Washington, DC – Congressman Elijah E. Cummings, Ranking Member of the House Committee on Oversight and Government Reform, issued the following statement recognizing National Black HIV/AIDS Awareness Day 2013:
"It is with somberness and hope that I acknowledge the 13th National Black HIV/AIDS Awareness day today, set aside to increase awareness about this preventable disease that continues to disproportionately impact the African American community.

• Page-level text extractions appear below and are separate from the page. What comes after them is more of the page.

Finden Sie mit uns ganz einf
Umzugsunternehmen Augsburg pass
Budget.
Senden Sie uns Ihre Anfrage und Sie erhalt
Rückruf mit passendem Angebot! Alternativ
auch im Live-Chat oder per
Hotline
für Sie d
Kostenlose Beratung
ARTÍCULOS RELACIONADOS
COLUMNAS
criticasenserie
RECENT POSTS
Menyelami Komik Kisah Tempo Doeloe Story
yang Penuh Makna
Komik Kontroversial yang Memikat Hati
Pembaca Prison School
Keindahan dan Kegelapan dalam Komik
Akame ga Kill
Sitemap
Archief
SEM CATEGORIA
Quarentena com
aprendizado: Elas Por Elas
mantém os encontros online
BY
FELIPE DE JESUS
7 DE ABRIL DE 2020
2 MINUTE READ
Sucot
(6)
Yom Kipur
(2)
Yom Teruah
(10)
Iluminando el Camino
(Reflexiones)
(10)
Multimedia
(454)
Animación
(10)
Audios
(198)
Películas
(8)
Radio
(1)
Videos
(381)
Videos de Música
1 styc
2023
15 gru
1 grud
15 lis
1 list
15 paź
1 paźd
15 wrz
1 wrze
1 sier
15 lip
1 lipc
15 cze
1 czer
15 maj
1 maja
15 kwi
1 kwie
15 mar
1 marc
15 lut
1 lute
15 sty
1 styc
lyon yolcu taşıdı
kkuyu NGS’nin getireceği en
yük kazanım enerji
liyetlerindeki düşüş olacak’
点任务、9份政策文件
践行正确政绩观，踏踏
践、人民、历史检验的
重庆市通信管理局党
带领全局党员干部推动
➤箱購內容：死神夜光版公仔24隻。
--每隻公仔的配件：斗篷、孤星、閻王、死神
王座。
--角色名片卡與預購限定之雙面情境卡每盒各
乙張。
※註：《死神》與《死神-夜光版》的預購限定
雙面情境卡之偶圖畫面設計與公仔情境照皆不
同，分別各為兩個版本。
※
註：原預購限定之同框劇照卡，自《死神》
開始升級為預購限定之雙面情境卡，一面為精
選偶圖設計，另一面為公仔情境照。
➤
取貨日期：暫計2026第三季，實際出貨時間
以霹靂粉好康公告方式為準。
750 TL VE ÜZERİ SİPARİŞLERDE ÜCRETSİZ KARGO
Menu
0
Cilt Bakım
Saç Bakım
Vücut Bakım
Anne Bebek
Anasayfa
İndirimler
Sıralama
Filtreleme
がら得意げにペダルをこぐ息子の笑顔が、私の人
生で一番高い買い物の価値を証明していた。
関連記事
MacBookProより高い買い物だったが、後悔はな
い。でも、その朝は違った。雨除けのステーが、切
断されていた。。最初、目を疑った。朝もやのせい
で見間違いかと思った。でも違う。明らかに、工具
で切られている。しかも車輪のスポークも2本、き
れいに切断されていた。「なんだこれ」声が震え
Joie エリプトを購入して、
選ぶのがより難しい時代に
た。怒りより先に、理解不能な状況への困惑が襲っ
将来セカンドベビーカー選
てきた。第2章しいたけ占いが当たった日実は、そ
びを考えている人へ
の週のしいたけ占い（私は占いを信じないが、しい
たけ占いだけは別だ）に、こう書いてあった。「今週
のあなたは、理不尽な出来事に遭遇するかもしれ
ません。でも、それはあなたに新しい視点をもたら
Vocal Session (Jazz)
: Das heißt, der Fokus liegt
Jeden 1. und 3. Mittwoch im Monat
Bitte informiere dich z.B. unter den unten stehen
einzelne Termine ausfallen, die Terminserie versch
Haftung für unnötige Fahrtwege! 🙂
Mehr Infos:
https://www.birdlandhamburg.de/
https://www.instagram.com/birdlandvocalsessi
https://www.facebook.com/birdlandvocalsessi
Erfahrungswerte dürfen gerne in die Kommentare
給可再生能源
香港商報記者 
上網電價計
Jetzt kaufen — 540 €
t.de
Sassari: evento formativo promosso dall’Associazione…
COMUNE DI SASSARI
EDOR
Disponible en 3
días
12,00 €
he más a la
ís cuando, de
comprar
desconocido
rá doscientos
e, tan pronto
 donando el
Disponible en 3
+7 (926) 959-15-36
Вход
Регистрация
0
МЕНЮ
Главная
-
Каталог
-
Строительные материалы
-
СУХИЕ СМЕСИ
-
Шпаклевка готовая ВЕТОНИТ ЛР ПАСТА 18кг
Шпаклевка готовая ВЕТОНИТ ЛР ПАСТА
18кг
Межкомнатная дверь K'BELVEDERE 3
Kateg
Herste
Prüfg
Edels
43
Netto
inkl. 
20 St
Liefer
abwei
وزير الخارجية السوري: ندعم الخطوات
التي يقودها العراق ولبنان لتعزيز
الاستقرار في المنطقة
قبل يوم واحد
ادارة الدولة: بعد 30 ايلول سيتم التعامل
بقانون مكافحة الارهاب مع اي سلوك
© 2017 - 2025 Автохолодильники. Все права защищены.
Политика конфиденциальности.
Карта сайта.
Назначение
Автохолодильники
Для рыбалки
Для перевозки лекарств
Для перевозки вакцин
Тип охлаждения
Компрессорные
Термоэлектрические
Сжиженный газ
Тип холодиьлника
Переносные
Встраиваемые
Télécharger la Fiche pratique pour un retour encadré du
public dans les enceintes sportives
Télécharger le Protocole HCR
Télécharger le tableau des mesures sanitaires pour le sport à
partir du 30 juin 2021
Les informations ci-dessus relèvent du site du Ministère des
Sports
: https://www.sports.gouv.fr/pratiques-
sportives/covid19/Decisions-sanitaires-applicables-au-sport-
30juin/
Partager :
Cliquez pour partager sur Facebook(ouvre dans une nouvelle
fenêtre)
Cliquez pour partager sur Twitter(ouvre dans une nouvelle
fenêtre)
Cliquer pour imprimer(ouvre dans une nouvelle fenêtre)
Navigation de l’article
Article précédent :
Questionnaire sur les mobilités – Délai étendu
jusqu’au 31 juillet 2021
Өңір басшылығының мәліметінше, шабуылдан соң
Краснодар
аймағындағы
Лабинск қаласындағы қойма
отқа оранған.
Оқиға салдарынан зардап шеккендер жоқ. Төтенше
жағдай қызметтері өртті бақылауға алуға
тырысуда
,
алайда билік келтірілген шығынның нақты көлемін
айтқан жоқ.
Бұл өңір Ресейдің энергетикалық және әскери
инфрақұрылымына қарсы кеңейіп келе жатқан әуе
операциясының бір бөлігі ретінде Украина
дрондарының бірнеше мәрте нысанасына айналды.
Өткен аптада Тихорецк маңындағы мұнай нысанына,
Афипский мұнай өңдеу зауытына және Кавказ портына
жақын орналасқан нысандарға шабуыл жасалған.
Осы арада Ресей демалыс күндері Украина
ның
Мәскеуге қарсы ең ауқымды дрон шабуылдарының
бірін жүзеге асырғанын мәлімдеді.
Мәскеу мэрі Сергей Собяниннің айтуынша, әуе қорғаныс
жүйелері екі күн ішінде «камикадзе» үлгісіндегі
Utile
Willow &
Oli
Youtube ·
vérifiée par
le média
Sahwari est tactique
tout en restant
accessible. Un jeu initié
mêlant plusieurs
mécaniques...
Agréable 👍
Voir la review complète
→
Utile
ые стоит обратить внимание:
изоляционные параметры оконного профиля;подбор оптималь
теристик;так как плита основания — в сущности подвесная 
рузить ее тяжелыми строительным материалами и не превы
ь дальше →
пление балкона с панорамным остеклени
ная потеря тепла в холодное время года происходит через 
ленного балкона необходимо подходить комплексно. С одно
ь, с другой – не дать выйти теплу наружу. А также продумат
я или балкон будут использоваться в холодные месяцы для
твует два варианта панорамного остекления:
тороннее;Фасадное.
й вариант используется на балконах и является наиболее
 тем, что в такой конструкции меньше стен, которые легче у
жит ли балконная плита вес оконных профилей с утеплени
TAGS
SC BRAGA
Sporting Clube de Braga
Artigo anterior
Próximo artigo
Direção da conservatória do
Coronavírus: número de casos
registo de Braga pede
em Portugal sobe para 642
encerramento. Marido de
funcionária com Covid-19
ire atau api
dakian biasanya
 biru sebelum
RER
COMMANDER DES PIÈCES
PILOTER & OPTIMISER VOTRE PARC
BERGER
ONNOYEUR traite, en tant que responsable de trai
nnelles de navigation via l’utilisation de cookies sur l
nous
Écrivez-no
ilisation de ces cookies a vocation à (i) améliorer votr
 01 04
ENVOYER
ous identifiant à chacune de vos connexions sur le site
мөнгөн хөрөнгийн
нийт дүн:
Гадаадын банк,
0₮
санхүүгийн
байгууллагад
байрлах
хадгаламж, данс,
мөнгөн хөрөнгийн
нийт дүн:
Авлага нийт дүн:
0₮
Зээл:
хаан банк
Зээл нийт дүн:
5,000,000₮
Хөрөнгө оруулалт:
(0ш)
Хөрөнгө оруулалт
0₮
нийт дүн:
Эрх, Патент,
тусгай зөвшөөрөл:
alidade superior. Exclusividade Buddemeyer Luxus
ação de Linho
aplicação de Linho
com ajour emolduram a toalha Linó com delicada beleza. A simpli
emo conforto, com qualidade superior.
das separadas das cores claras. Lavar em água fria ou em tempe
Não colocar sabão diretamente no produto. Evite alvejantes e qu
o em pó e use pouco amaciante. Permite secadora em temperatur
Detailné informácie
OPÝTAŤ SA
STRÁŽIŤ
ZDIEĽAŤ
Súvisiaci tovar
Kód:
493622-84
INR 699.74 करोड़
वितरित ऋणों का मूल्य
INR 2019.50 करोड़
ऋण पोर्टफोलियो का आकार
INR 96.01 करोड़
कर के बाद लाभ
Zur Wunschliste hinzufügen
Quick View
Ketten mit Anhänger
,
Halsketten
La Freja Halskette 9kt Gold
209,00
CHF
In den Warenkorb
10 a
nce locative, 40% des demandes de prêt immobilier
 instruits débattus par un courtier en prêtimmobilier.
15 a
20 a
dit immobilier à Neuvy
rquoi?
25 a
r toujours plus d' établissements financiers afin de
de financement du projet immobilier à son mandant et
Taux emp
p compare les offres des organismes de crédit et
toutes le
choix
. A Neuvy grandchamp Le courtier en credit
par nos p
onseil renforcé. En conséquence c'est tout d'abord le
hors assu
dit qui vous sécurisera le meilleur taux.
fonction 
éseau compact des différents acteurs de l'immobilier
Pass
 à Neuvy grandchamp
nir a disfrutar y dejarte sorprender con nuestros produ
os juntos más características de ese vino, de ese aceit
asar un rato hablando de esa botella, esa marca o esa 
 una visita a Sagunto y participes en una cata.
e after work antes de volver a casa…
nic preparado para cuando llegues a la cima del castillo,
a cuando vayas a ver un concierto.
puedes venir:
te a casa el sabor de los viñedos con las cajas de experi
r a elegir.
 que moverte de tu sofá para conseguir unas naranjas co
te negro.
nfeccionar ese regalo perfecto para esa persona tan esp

"The Centers for Disease Control reports that African Americans, more than any other racial group, continue to bear the greatest burden of HIV in our nation, accounting for almost half of all new HIV infections in 2010. Of that number, Black men represent almost one-third of all new HIV infections and 70 percent of new HIV infections in the Black community.
"We do not have to continue to lose our loved ones to this horrible disease. And we should not.
"Today, I pause to urge everyone to get tested, know your status, and live responsibly. Knowledge is power and when it comes to HIV/AIDS, what you don't know could cost you your life."
According to a report from the Kaiser Family Foundation, Maryland had the second highest rate of AIDS diagnoses in the country in 2010. That year, Baltimore ranked 5th out the nation's 10 metropolitan areas with the highest AIDS prevalence according to the Centers for Disease Control.